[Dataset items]
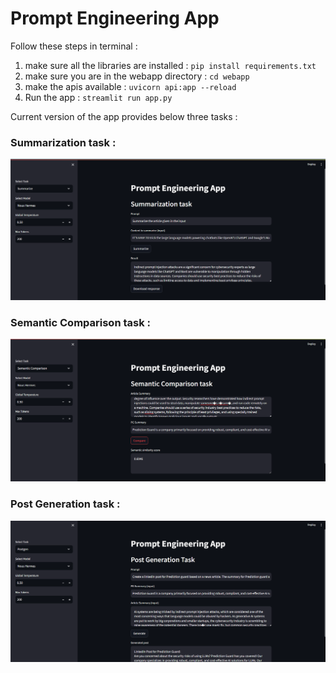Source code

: # Prompt Engineering App

Follow these steps in terminal :
1. make sure all the libraries are installed : `pip install requirements.txt`
2. make sure you are in the webapp directory : `cd webapp`
3. make the apis available : `uvicorn api:app --reload`
4. Run the app : `streamlit run app.py`

Current version of the app provides below three tasks :

### Summarization task :
![alt text](<summarization.png>)

### Semantic Comparison task :
![alt text](<comparison.png>)

### Post Generation task :
![alt text](<postgen.png>)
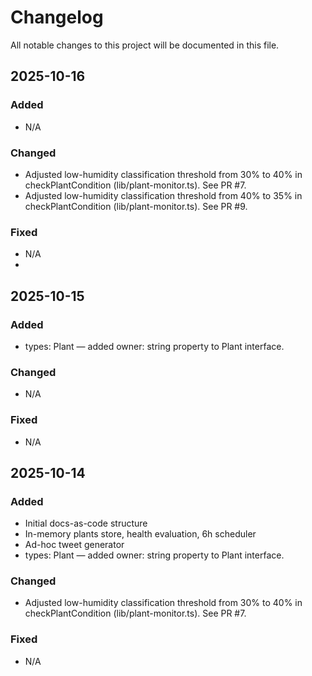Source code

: # Changelog

All notable changes to this project will be documented in this file.


## 2025-10-16
### Added
- N/A

### Changed
- Adjusted low-humidity classification threshold from 30% to 40% in checkPlantCondition (lib/plant-monitor.ts). See PR #7.
- Adjusted low-humidity classification threshold from 40% to 35% in checkPlantCondition (lib/plant-monitor.ts). See PR #9.

### Fixed
- N/A
- 
## 2025-10-15
### Added
- types: Plant — added owner: string property to Plant interface.

### Changed
- N/A

### Fixed
- N/A
  
## 2025-10-14
### Added
- Initial docs-as-code structure
- In-memory plants store, health evaluation, 6h scheduler
- Ad-hoc tweet generator
- types: Plant — added owner: string property to Plant interface.

### Changed
- Adjusted low-humidity classification threshold from 30% to 40% in checkPlantCondition (lib/plant-monitor.ts). See PR #7.

### Fixed
- N/A
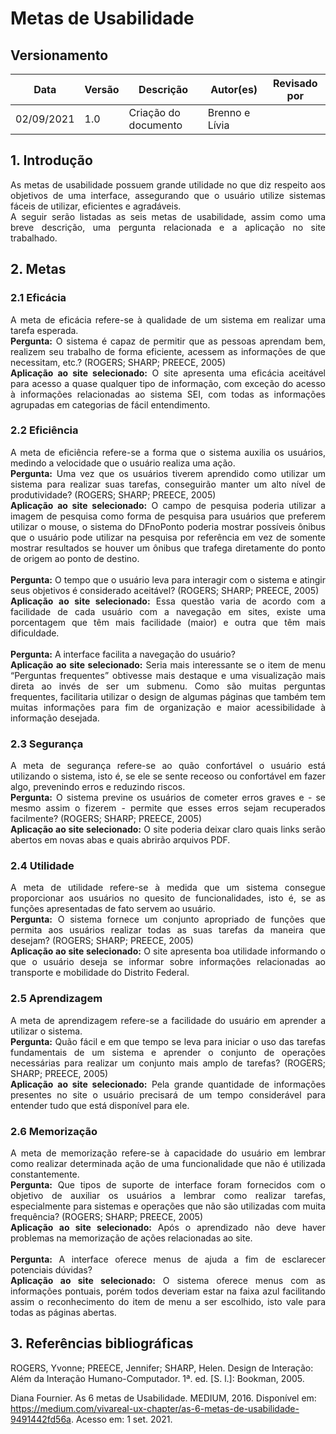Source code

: # Metas de Usabilidade

## Versionamento

Data | Versão | Descrição | Autor(es) | Revisado por
---|---|---|---|---
02/09/2021 | 1.0 | Criação do documento | Brenno e Lívia |  

## 1. Introdução
<div style="text-align: justify">As metas de usabilidade possuem grande utilidade no que diz respeito aos objetivos de uma interface, assegurando que o usuário utilize sistemas fáceis de utilizar, eficientes e agradáveis.</div>
<div style="text-align: justify">A seguir serão listadas as seis metas de usabilidade, assim como uma breve descrição, uma pergunta relacionada e a aplicação no site trabalhado.</div>

## 2. Metas
### 2.1 Eficácia
<div style="text-align: justify">A meta de eficácia refere-se à qualidade de um sistema em realizar uma tarefa esperada.</div>
<div style="text-align: justify"><b>Pergunta:</b> O sistema é capaz de permitir que as pessoas aprendam bem, realizem seu trabalho de forma eficiente, acessem as informações de que necessitam, etc.? (ROGERS; SHARP; PREECE, 2005)</div>
<div style="text-align: justify"><b>Aplicação ao site selecionado:</b> O site apresenta uma eficácia aceitável para acesso a quase qualquer tipo de informação, com exceção do acesso à informações relacionadas ao sistema SEI, com todas as informações agrupadas em categorias de fácil entendimento.</div>

### 2.2 Eficiência
<div style="text-align: justify">A meta de eficiência refere-se a forma que o sistema auxilia os usuários, medindo a velocidade que o usuário realiza uma ação.</div>
<div style="text-align: justify"><b>Pergunta:</b> Uma vez que os usuários tiverem aprendido como utilizar um sistema para realizar suas tarefas, conseguirão manter um alto nível de produtividade? (ROGERS; SHARP; PREECE, 2005)</div>
<div style="text-align: justify"><b>Aplicação ao site selecionado:</b> O campo de pesquisa poderia utilizar a imagem de pesquisa como forma de pesquisa para usuários que preferem utilizar o mouse, o sistema do DFnoPonto poderia mostrar possíveis ônibus que o usuário pode utilizar na pesquisa por referência em vez de somente mostrar resultados se houver um ônibus que trafega diretamente do ponto de origem ao ponto de destino.</div>
<br>
<div style="text-align: justify"><b>Pergunta:</b> O tempo que o usuário leva para interagir com o sistema e atingir seus objetivos é considerado aceitável? (ROGERS; SHARP; PREECE, 2005)</div>
<div style="text-align: justify"><b>Aplicação ao site selecionado:</b> Essa questão varia de acordo com a facilidade de cada usuário com a navegação em sites, existe uma porcentagem que têm mais facilidade (maior) e outra que têm mais dificuldade.</div>
<br>
<div style="text-align: justify"><b>Pergunta:</b> A interface facilita a navegação do usuário?</div>
<div style="text-align: justify"><b>Aplicação ao site selecionado:</b> Seria mais interessante se o item de menu “Perguntas frequentes” obtivesse mais destaque e uma visualização mais direta ao invés de ser um submenu. Como são muitas perguntas frequentes, facilitaria utilizar o design de algumas páginas que também tem muitas informações para fim de organização e maior acessibilidade à informação desejada.</div>

### 2.3 Segurança
<div style="text-align: justify">A meta de segurança refere-se ao quão confortável o usuário está utilizando o sistema, isto é, se ele se sente receoso ou confortável em fazer algo, prevenindo erros e reduzindo riscos.</div>
<div style="text-align: justify"><b>Pergunta:</b> O sistema previne os usuários de cometer erros graves e - se mesmo assim o fizerem - permite que esses erros sejam recuperados facilmente? (ROGERS; SHARP; PREECE, 2005)</div>
<div style="text-align: justify"><b>Aplicação ao site selecionado:</b> O site poderia deixar claro quais links serão abertos em novas abas e quais abrirão arquivos PDF.</div>

### 2.4 Utilidade
<div style="text-align: justify">A meta de utilidade refere-se à medida que um sistema consegue proporcionar aos usuários no quesito de funcionalidades, isto é, se as funções apresentadas de fato servem ao usuário.</div>
<div style="text-align: justify"><b>Pergunta:</b> O sistema fornece um conjunto apropriado de funções que permita aos usuários realizar todas as suas tarefas da maneira que desejam? (ROGERS; SHARP; PREECE, 2005)</div>
<div style="text-align: justify"><b>Aplicação ao site selecionado:</b> O site apresenta boa utilidade informando o que o usuário deseja se informar sobre informações relacionadas ao transporte e mobilidade do Distrito Federal.</div>

### 2.5 Aprendizagem
<div style="text-align: justify">A meta de aprendizagem refere-se a facilidade do usuário em aprender a utilizar o sistema.</div>
<div style="text-align: justify"><b>Pergunta:</b> Quão fácil e em que tempo se leva para iniciar o uso das tarefas fundamentais de um sistema e aprender o conjunto de operações necessárias para realizar um conjunto mais amplo de tarefas? (ROGERS; SHARP; PREECE, 2005)</div>
<div style="text-align: justify"><b>Aplicação ao site selecionado:</b> Pela grande quantidade de informações presentes no site o usuário precisará de um tempo considerável para entender tudo que está disponível para ele.</div>

### 2.6 Memorização
<div style="text-align: justify">A meta de memorização refere-se à capacidade do usuário em lembrar como realizar determinada ação de uma funcionalidade que não é utilizada constantemente.</div>
<div style="text-align: justify"><b>Pergunta:</b> Que tipos de suporte de interface foram fornecidos com o objetivo de auxiliar os usuários a lembrar como realizar tarefas, especialmente para sistemas e operações que não são utilizadas com muita frequência? (ROGERS; SHARP; PREECE, 2005)</div>
<div style="text-align: justify"><b>Aplicação ao site selecionado:</b> Após o aprendizado não deve haver problemas na memorização de ações relacionadas ao site.</div>
<br>
<div style="text-align: justify"><b>Pergunta:</b> A interface oferece menus de ajuda a fim de esclarecer potenciais dúvidas? </div>
<div style="text-align: justify"><b>Aplicação ao site selecionado:</b>  O sistema oferece menus com as informações pontuais, porém todos deveriam estar na faixa azul facilitando assim o reconhecimento do item de menu a ser escolhido, isto vale para todas as páginas abertas.</div>

## 3. Referências bibliográficas
ROGERS, Yvonne; PREECE, Jennifer; SHARP, Helen. Design de Interação: Além da Interação Humano-Computador. 1ª. ed. [S. l.]: Bookman, 2005.

Diana Fournier. As 6 metas de Usabilidade. MEDIUM, 2016. Disponível em: https://medium.com/vivareal-ux-chapter/as-6-metas-de-usabilidade-9491442fd56a. Acesso em: 1 set. 2021.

### EXERCISE
Extract the source text from every record verbatim, omitting the pictures.

### TASK OUTPUT
Source code

: # Prompt Engineering App

Follow these steps in terminal :
1. make sure all the libraries are installed : `pip install requirements.txt`
2. make sure you are in the webapp directory : `cd webapp`
3. make the apis available : `uvicorn api:app --reload`
4. Run the app : `streamlit run app.py`

Current version of the app provides below three tasks :

### Summarization task :
![alt text](<summarization.png>)

### Semantic Comparison task :
![alt text](<comparison.png>)

### Post Generation task :
![alt text](<postgen.png>)
Source code

: # Changelog

All notable changes to this project will be documented in this file.


## 2025-10-16
### Added
- N/A

### Changed
- Adjusted low-humidity classification threshold from 30% to 40% in checkPlantCondition (lib/plant-monitor.ts). See PR #7.
- Adjusted low-humidity classification threshold from 40% to 35% in checkPlantCondition (lib/plant-monitor.ts). See PR #9.

### Fixed
- N/A
- 
## 2025-10-15
### Added
- types: Plant — added owner: string property to Plant interface.

### Changed
- N/A

### Fixed
- N/A
  
## 2025-10-14
### Added
- Initial docs-as-code structure
- In-memory plants store, health evaluation, 6h scheduler
- Ad-hoc tweet generator
- types: Plant — added owner: string property to Plant interface.

### Changed
- Adjusted low-humidity classification threshold from 30% to 40% in checkPlantCondition (lib/plant-monitor.ts). See PR #7.

### Fixed
- N/A
Source code

: # Metas de Usabilidade

## Versionamento

Data | Versão | Descrição | Autor(es) | Revisado por
---|---|---|---|---
02/09/2021 | 1.0 | Criação do documento | Brenno e Lívia |  

## 1. Introdução
<div style="text-align: justify">As metas de usabilidade possuem grande utilidade no que diz respeito aos objetivos de uma interface, assegurando que o usuário utilize sistemas fáceis de utilizar, eficientes e agradáveis.</div>
<div style="text-align: justify">A seguir serão listadas as seis metas de usabilidade, assim como uma breve descrição, uma pergunta relacionada e a aplicação no site trabalhado.</div>

## 2. Metas
### 2.1 Eficácia
<div style="text-align: justify">A meta de eficácia refere-se à qualidade de um sistema em realizar uma tarefa esperada.</div>
<div style="text-align: justify"><b>Pergunta:</b> O sistema é capaz de permitir que as pessoas aprendam bem, realizem seu trabalho de forma eficiente, acessem as informações de que necessitam, etc.? (ROGERS; SHARP; PREECE, 2005)</div>
<div style="text-align: justify"><b>Aplicação ao site selecionado:</b> O site apresenta uma eficácia aceitável para acesso a quase qualquer tipo de informação, com exceção do acesso à informações relacionadas ao sistema SEI, com todas as informações agrupadas em categorias de fácil entendimento.</div>

### 2.2 Eficiência
<div style="text-align: justify">A meta de eficiência refere-se a forma que o sistema auxilia os usuários, medindo a velocidade que o usuário realiza uma ação.</div>
<div style="text-align: justify"><b>Pergunta:</b> Uma vez que os usuários tiverem aprendido como utilizar um sistema para realizar suas tarefas, conseguirão manter um alto nível de produtividade? (ROGERS; SHARP; PREECE, 2005)</div>
<div style="text-align: justify"><b>Aplicação ao site selecionado:</b> O campo de pesquisa poderia utilizar a imagem de pesquisa como forma de pesquisa para usuários que preferem utilizar o mouse, o sistema do DFnoPonto poderia mostrar possíveis ônibus que o usuário pode utilizar na pesquisa por referência em vez de somente mostrar resultados se houver um ônibus que trafega diretamente do ponto de origem ao ponto de destino.</div>
<br>
<div style="text-align: justify"><b>Pergunta:</b> O tempo que o usuário leva para interagir com o sistema e atingir seus objetivos é considerado aceitável? (ROGERS; SHARP; PREECE, 2005)</div>
<div style="text-align: justify"><b>Aplicação ao site selecionado:</b> Essa questão varia de acordo com a facilidade de cada usuário com a navegação em sites, existe uma porcentagem que têm mais facilidade (maior) e outra que têm mais dificuldade.</div>
<br>
<div style="text-align: justify"><b>Pergunta:</b> A interface facilita a navegação do usuário?</div>
<div style="text-align: justify"><b>Aplicação ao site selecionado:</b> Seria mais interessante se o item de menu “Perguntas frequentes” obtivesse mais destaque e uma visualização mais direta ao invés de ser um submenu. Como são muitas perguntas frequentes, facilitaria utilizar o design de algumas páginas que também tem muitas informações para fim de organização e maior acessibilidade à informação desejada.</div>

### 2.3 Segurança
<div style="text-align: justify">A meta de segurança refere-se ao quão confortável o usuário está utilizando o sistema, isto é, se ele se sente receoso ou confortável em fazer algo, prevenindo erros e reduzindo riscos.</div>
<div style="text-align: justify"><b>Pergunta:</b> O sistema previne os usuários de cometer erros graves e - se mesmo assim o fizerem - permite que esses erros sejam recuperados facilmente? (ROGERS; SHARP; PREECE, 2005)</div>
<div style="text-align: justify"><b>Aplicação ao site selecionado:</b> O site poderia deixar claro quais links serão abertos em novas abas e quais abrirão arquivos PDF.</div>

### 2.4 Utilidade
<div style="text-align: justify">A meta de utilidade refere-se à medida que um sistema consegue proporcionar aos usuários no quesito de funcionalidades, isto é, se as funções apresentadas de fato servem ao usuário.</div>
<div style="text-align: justify"><b>Pergunta:</b> O sistema fornece um conjunto apropriado de funções que permita aos usuários realizar todas as suas tarefas da maneira que desejam? (ROGERS; SHARP; PREECE, 2005)</div>
<div style="text-align: justify"><b>Aplicação ao site selecionado:</b> O site apresenta boa utilidade informando o que o usuário deseja se informar sobre informações relacionadas ao transporte e mobilidade do Distrito Federal.</div>

### 2.5 Aprendizagem
<div style="text-align: justify">A meta de aprendizagem refere-se a facilidade do usuário em aprender a utilizar o sistema.</div>
<div style="text-align: justify"><b>Pergunta:</b> Quão fácil e em que tempo se leva para iniciar o uso das tarefas fundamentais de um sistema e aprender o conjunto de operações necessárias para realizar um conjunto mais amplo de tarefas? (ROGERS; SHARP; PREECE, 2005)</div>
<div style="text-align: justify"><b>Aplicação ao site selecionado:</b> Pela grande quantidade de informações presentes no site o usuário precisará de um tempo considerável para entender tudo que está disponível para ele.</div>

### 2.6 Memorização
<div style="text-align: justify">A meta de memorização refere-se à capacidade do usuário em lembrar como realizar determinada ação de uma funcionalidade que não é utilizada constantemente.</div>
<div style="text-align: justify"><b>Pergunta:</b> Que tipos de suporte de interface foram fornecidos com o objetivo de auxiliar os usuários a lembrar como realizar tarefas, especialmente para sistemas e operações que não são utilizadas com muita frequência? (ROGERS; SHARP; PREECE, 2005)</div>
<div style="text-align: justify"><b>Aplicação ao site selecionado:</b> Após o aprendizado não deve haver problemas na memorização de ações relacionadas ao site.</div>
<br>
<div style="text-align: justify"><b>Pergunta:</b> A interface oferece menus de ajuda a fim de esclarecer potenciais dúvidas? </div>
<div style="text-align: justify"><b>Aplicação ao site selecionado:</b>  O sistema oferece menus com as informações pontuais, porém todos deveriam estar na faixa azul facilitando assim o reconhecimento do item de menu a ser escolhido, isto vale para todas as páginas abertas.</div>

## 3. Referências bibliográficas
ROGERS, Yvonne; PREECE, Jennifer; SHARP, Helen. Design de Interação: Além da Interação Humano-Computador. 1ª. ed. [S. l.]: Bookman, 2005.

Diana Fournier. As 6 metas de Usabilidade. MEDIUM, 2016. Disponível em: https://medium.com/vivareal-ux-chapter/as-6-metas-de-usabilidade-9491442fd56a. Acesso em: 1 set. 2021.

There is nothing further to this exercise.